» Extrait:
++++++++

EXCLUSIF - Ardon Jashari se dévoile : « Dans ma vie, c’était le football ou rien ! »
À travers cette interview exclusive, Sky Sport s’est longuement entretenu avec la nouvelle pépite helvétique des champions de Belgique en titre. Prenez le temps pour découvrir Ardon… avant Jashari.
Ardon, es-tu surpris d’être déjà aussi important pour le Club de Bruges ?
« Non, je ne suis pas surpris, en football, tout peut toujours aller très vite… Je ne suis arrivé qu’en juillet, mais j’ai tout de suite bénéficié de la confiance de la part du coach (Nicky Hayen) et du staff, ce qui m’a permis d’atteindre rapidement un certain niveau. À Bruges, les joueurs d’expérience m’ont également aidé. Je me sens comme à la maison ici, et je pense que c’est sans doute la raison principale qui me rend si performant. Chaque match, chaque entraînement est une occasion de donner le meilleur de moi-même. »
Tu t’es rapidement adapté au championnat de Belgique…
« Je pense que le fait que mon transfert à Bruges se soit finalisé très tôt, en mars, cela m’a vraiment soulagé mentalement. J’ai eu un laps de temps pour me préparer, trouver mon appartement et tout régler de sorte à ce que je sois totalement concentré sur mon jeu dès mon arrivée. Ceci dit, je n’ai pas eu beaucoup de temps pour me préparer physiquement parce que j’étais à l’Euro avec la Nati en juin. Dès que je suis rentré, j’ai eu quatre jours pour me mettre dans le bain et ensuite on a enchaîné les matchs. Au final, je n’ai pas eu autant de temps que ça pour atteindre le niveau requis… Ce qui m’a aidé, c’est qu’ici, on a vraiment tout mis en place pour me permettre d’être prêt ! Je pense vraiment que le match déclic a été celui contre Sturm Graz en Ligue des Champions. La confiance que j’ai reçue du coach a véritablement débloqué quelque chose en moi et ensuite, tout est devenu fluide… Ne te méprends pas, je garde les pieds sur terre. À chaque entraînement, je bosse pour devenir une meilleure version de moi-même sur le terrain, et ce n’est pas du tout une promenade de santé… »

++++++++

» Lignes fournies:

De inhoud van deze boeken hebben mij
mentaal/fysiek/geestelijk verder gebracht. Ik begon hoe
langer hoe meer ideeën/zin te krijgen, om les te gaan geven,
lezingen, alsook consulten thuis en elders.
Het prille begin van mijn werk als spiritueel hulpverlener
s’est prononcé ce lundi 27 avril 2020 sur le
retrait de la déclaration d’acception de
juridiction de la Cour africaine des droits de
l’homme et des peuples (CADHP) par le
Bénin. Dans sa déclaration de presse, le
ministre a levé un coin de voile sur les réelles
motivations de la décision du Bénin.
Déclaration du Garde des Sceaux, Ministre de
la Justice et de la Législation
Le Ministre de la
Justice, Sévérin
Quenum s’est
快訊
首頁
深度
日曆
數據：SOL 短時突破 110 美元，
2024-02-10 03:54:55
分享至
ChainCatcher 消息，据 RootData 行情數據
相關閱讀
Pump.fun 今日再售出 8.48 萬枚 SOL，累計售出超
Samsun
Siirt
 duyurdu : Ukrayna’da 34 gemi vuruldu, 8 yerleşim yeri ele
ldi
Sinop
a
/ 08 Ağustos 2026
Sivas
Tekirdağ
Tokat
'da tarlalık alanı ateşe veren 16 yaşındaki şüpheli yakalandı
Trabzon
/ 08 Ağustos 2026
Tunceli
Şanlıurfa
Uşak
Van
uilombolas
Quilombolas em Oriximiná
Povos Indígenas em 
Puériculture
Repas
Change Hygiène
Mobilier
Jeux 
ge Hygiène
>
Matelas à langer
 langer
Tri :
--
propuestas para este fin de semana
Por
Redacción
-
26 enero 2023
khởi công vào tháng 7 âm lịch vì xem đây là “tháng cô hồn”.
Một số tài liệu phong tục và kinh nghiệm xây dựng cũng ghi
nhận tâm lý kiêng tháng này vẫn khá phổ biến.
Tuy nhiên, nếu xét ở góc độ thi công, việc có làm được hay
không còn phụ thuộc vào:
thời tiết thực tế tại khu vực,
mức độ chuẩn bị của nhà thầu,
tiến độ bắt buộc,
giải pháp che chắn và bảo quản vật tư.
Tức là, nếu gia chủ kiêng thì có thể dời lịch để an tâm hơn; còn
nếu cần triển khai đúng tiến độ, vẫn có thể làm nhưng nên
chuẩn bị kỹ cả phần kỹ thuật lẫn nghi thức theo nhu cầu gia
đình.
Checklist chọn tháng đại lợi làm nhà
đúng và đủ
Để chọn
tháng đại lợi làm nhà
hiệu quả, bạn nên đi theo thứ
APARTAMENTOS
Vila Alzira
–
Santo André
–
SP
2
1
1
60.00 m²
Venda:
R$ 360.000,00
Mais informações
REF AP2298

++++++++

» Consignes:
**a.** Selon l'entretien avec Ardon Jashari, en quel mois son transfert à Bruges a-t-il été finalisé ?
**b.** Reproduisez le passage de l'entretien avec Ardon Jashari compris entre « À travers cette » et « Ardon… avant Jashari. », bornes incluses, en substituant « révélation » à « pépite ».
**c.** Prolongez l'entretien avec Ardon Jashari à partir de l'endroit où il s'arrête.

» Réponses:
**a.** En mars.

**b.**
À travers cette interview exclusive, Sky Sport s’est longuement entretenu avec la nouvelle révélation helvétique des champions de Belgique en titre. Prenez le temps pour découvrir Ardon… avant Jashari.

**c.**
Peux-tu m’expliquer en quoi tu es devenu un meilleur joueur à Bruges ?
« Je pense d’abord que le niveau intrinsèque du championnat belge est bien supérieur à la Swiss Super League. Puis, comme je te l’ai dit, à Bruges tout est mis en place pour te faire devenir un meilleur joueur. Quand tu vois l’infrastructure ici, tu n’as plus d’excuses, et quand tu vis l’intensité, le rythme, la qualité des individualités durant les entraînements ici, tu ne peux que progresser. Concrètement, je me suis vraiment amélioré dans tous les aspects depuis mon arrivée en Belgique. »
Sur quels points spécifiques dois-tu encore progresser ?
« Pour être honnête, je savais que Bruges était le plus grand club de Belgique, donc il était assez clair qu’à mon arrivée, je venais pour accrocher des titres. Je me devais d’aller chercher des trophées. C’est ce que les gens attendent, rien d’autre que cela… Je ne me suis pas vraiment mis de pression en me disant ‘okay, tu arrives ici pour aider l’équipe avant tout avec tes qualités et, en même temps, tu vas progresser’. Je sais que je suis jeune, donc mon but est vraiment d’évoluer physiquement et mentalement. En Suisse, je n’avais pas le même niveau de pression ; je ne jouais pas pour un club où gagner des titres était habituel. Ici, c’est même obligatoire, et on te le fait sentir ! Tout est lié, et l’environnement m’aide à hausser mon niveau de jeu. »
Quelles sont tes inspirations ?
« J’ai été inspiré par différents joueurs. Mon principal modèle est Zinédine Zidane, puis arrive Andrés Iniesta et Frenkie De Jong, et ce malgré ses blessures à répétition. On peut vraiment retirer quelque chose de chaque joueur, et je tente de retirer le meilleur… des meilleurs. Je veux dénicher la petite différence qui rend ces joueurs, comme Rodri par exemple, absolument uniques, et je prends des notes pour améliorer certains aspects de mon jeu. Xavi ou encore Pirlo sont aussi des joueurs qui ont amené quelque chose de différent dans le jeu, et je tente de m’imprégner d’eux. »
Tu penses pouvoir encore passer un cap dans cet aspect du jeu ?
« Je pense que ce sont surtout les minutes de jeu et l’expérience qui vont m’aider à m’améliorer dans ce secteur. Si je joue beaucoup et que je suis épargné par les blessures, j’aurai le temps d’expérimenter certaines situations qui font que parfois, dans un match, tu peux mieux utiliser ton cerveau quant à savoir si tu dois temporiser vers ta défense, maintenir l’équilibre, etc. Tout cela vient avec l’expérience. »
Tout à l’heure, tu as dit que tu prenais des notes. Tu poses vraiment tes idées à l’écrit ?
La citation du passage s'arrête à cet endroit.